Lululemon Athletica has reported a «solid start» to the third quarter as its North American business improves, leading the yoga wear maker to revise its annual profit and revenue forecasts upward for a second time. In the second quarter, Lululemon experienced significant growth in North America, with a notable 11% increase in sales. This expansion was driven by increased purchases of workout gear and crossbody bags by its affluent customer base. Additionally, the company gained market share in the United States during this period.

Sales in China, which represented approximately 12% of overall revenue, also experienced substantial growth, with a 61% increase due to resilient demand following the easing of pandemic restrictions. However, these growth rates did slow compared to the first quarter, reflecting increasing global economic uncertainty.

Lululemon continues to observe consistent customer behavior, with individuals adhering to their pandemic shopping habits, including purchasing comfortable clothing items such as Dance Studio joggers and running shorts, as well as accessories like backpacks and small pouches.
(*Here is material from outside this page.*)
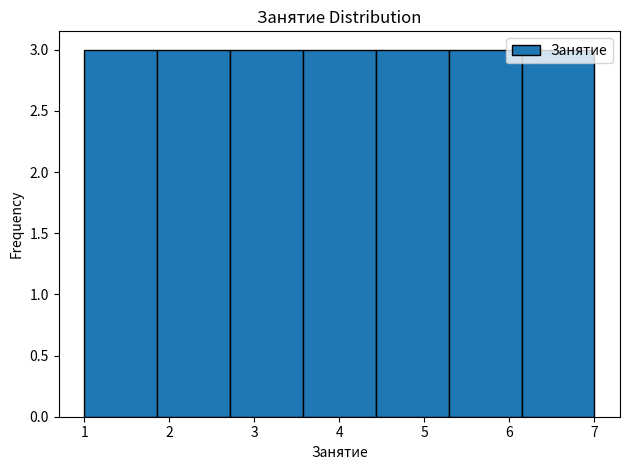

How tall is the bar that spans 1.9 to 2.7 on the x-axis? Neither the bar edges nor the heights are printed on the chart, so give them approximately, as read against the axes.

3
To attract more customers, Lululemon has introduced innovative products, including «road-to-trail» running shoes, introduced new colors in its sports apparel, and expanded its tennis and golf collections. These efforts, combined with strong demand for core products and newer items, have allowed the company to maintain high margins without resorting to heavy discounting.
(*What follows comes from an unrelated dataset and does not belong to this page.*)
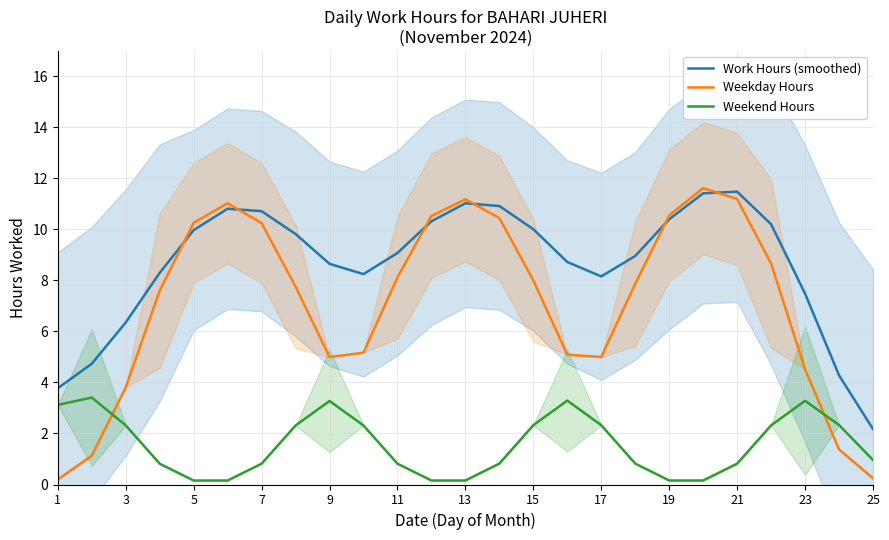

How many data points does each series have?

25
Lululemon’s gross margins increased by 230 basis points to 58.8% in the second quarter. The company is raising its annual forecast, anticipating full-year 2023 revenue to be between $9.51 billion and $9.57 billion, up from the previous estimate of $9.44 billion to $9.51 billion. It also expects annual profit to be between $12.02 and $12.17 per share, compared to the earlier forecast of $11.74 to $11.94 per share.

This positive outlook comes as some apparel makers, including Nike, adopt a cautious stance toward the second half of the year due to a weakening consumer spending environment.